Pour la Tunisie, c’est mal engagé parce que le climat des affaires est marqué de bureaucratie. Il y a beaucoup de corruption comme en témoigne le classement de la Tunisie selon l’indice de la corruption mondial. Pour ce qui est de la logistique, on est au plus bas du classement mondial selon l’indice mondial de la logistique. Je pense qu’on est classé parmi les derniers sur un total de 160 pays. Pour moi ça va être dur pour des gens qui n’ont pas de vision et qui n’ont pas d’objectifs, et qui n’ont pas de produits à proposer à une clientèle exigeante, celle des pays de l’Union européenne, à les convaincre de venir en Tunisie. La réponse on peut la trouver au Maroc, là où les entreprises européennes sont en train de s’installer mais aussi dans des pays comme les Seychelles, où il y a un climat des affaires encourageant, où il y a une infrastructure qui est en train d’être modernisée où il n’y a pas de bureaucratie bien que c’est très loin du continent européen.
La perception de l’investisseur qui vient parce qu’il y a des avantages fiscaux a changé et le produit qui doit être proposé par la diplomatie économique doit aussi être à la hauteur des attentes de ces gens-là. C’est justement le rôle de la diplomatie économique, c’est de sonder les milieux des affaires et les investisseurs européens et de revenir (les représentants vont faire une sorte de veille économique), et présenter ce que veulent les investisseurs sérieux. Par la suite, on peut activer le lobbying et jouer un peu le rôle de commercial pour décliner un peu nos arguments commerciaux et essayer de les attirer vers la destination Tunisie. Mais malheureusement, les ingrédients ne sont pas réunis.
Comment évaluez-vous les actions de la diplomatie économique en Afrique subsaharienne?

+++++

CONSIGNE:
Répondez brièvement à ces questions sur l'extrait consacré à la Tunisie :
1. Quelle clientèle exigeante l'extrait mentionne-t-il ?
2. Quels deux pays sont donnés comme exemples où l'on peut trouver la réponse ?
3. Selon l'extrait, quel est le rôle de la diplomatie économique ?

+++++

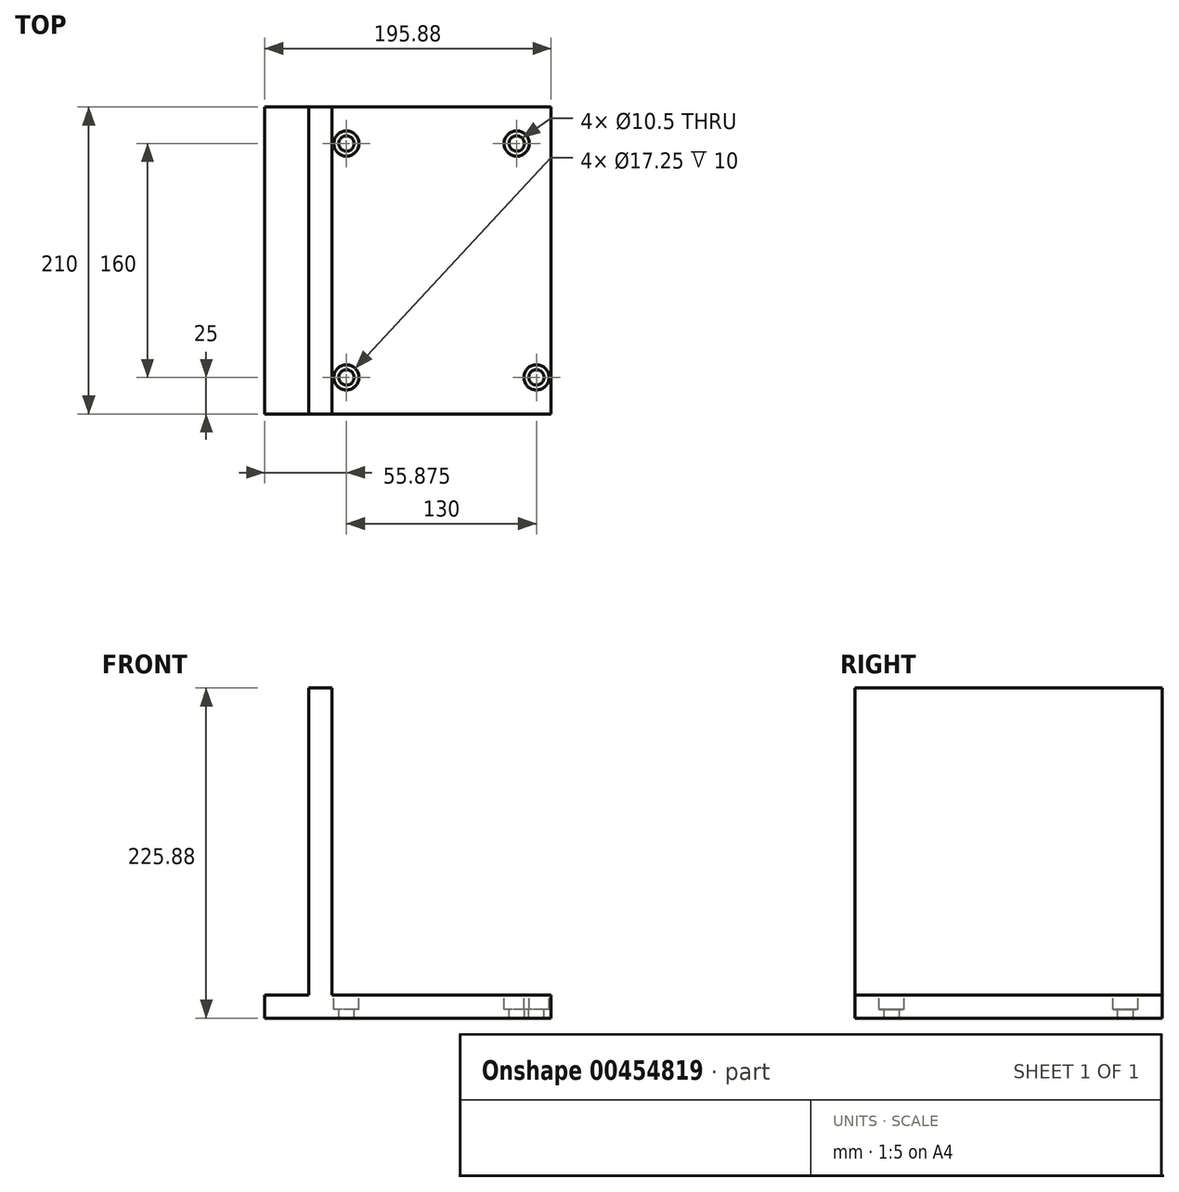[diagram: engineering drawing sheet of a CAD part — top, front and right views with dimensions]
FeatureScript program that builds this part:
annotation { "Feature Type Name" : "Feature", "Feature Type Description" : "" }
export const myFeature = defineFeature(function(context is Context, id is Id, definition is map)
    precondition{}
    {
        {
            var Q0;
            Q0=qCreatedBy(makeId("Front.planeOp"),FACE);
            var sketch = newSketch(context, id + "F0", { "sketchPlane" : qUnion([Q0])});
            skLineSegment(sketch, "E0", {"start": v(0, 0) * mm, "end": v(0, 210) * mm});
            skLineSegment(sketch, "E1", {"start": v(0, 210) * mm, "end": v(15.87, 210) * mm});
            skLineSegment(sketch, "E2", {"start": v(15.88, 210) * mm, "end": v(15.88, 0) * mm});
            skLineSegment(sketch, "E3", {"start": v(15.88, 0) * mm, "end": v(165.88, 0) * mm});
            skLineSegment(sketch, "E4", {"start": v(165.88, 0) * mm, "end": v(165.88, -15.87) * mm});
            skLineSegment(sketch, "E5", {"start": v(165.88, -15.87) * mm, "end": v(-30, -15.88) * mm});
            skLineSegment(sketch, "E6", {"start": v(-30, -15.88) * mm, "end": v(-30, 0) * mm});
            skLineSegment(sketch, "E7", {"start": v(-30, 0) * mm, "end": v(0, 0) * mm});
            skSolve(sketch);
        }
        {
            var Q0;
            Q0=makeQuery(id+"F0.imprint","IMPRINT",FACE,{"disambiguationData":[TD([[makeQuery(id+"F0.imprint","IMPRINT",EDGE,{"derivedFrom":sQuery(id+"F0.wireOp",EDGE,"E0")}),-1.0]])]});
            extrude(context, id + "F1", {"entities" : qUnion([Q0]), "oppositeDirection" : true, "depth" : 210 * mm});
        }
        {
            var Q0;
            Q0=makeQuery(id+"F1.opExtrude","SWEPT_FACE",FACE,{"disambiguationData":[OSD([sQuery(id+"F0.wireOp",EDGE,"E3")])]});
            var sketch = newSketch(context, id + "F2", { "sketchPlane" : qUnion([Q0])});
            skPoint(sketch, "E8", {"position": v(142.36, 185) * mm});
            skPoint(sketch, "E9", {"position": v(25.87, 185) * mm});
            skPoint(sketch, "E10", {"position": v(25.87, 25) * mm});
            skPoint(sketch, "E11", {"position": v(155.88, 25) * mm});
            skSolve(sketch);
        }
        {
            var Q0;
            Q0=sQuery(id+"F2.wireOp",VERTEX,"E10");
            var Q1;
            Q1=sQuery(id+"F2.wireOp",VERTEX,"E11");
            var Q2;
            Q2=sQuery(id+"F2.wireOp",VERTEX,"E8");
            var Q3;
            Q3=sQuery(id+"F2.wireOp",VERTEX,"E9");
            var Q4;
            Q4=makeQuery(id+"F1.opExtrude","SWEPT_BODY",BODY,{"disambiguationData":[OSD([sQuery(id+"F0.wireOp",EDGE,"E0"),sQuery(id+"F0.wireOp",EDGE,"E1"),sQuery(id+"F0.wireOp",EDGE,"E2"),sQuery(id+"F0.wireOp",EDGE,"E3"),sQuery(id+"F0.wireOp",EDGE,"E4"),sQuery(id+"F0.wireOp",EDGE,"E5"),sQuery(id+"F0.wireOp",EDGE,"E6"),sQuery(id+"F0.wireOp",EDGE,"E7")])]});
            hole(context, id + "F3", {"style" : HoleStyle.C_BORE, "endStyle" : HoleEndStyle.THROUGH, "standardTappedOrClearance" : lookupTablePath({ "standard" : "ISO", "fit" : "Close", "size" : "M10", "type" : "Clearance" }), "standardBlindInLast" : lookupTablePath({ "fit" : "Close", "standard" : "ISO", "size" : "M10", "type" : "Clearance" }), "holeDiameter" : 10.5 * mm, "cBoreDiameter" : 17.25 * mm, "cBoreDepth" : 10 * mm, "isTappedThrough" : true, "tappedDepth" : 12 * mm, "tapClearance" : 3, "locations" : qUnion([Q0, Q1, Q2, Q3]), "scope" : qUnion([Q4])});
        }
    });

+++++

RÉPONSE:
1. Celle des pays de l'Union européenne.
2. Le Maroc et les Seychelles.
3. Sonder les milieux des affaires et les investisseurs européens, puis revenir présenter ce que veulent les investisseurs sérieux.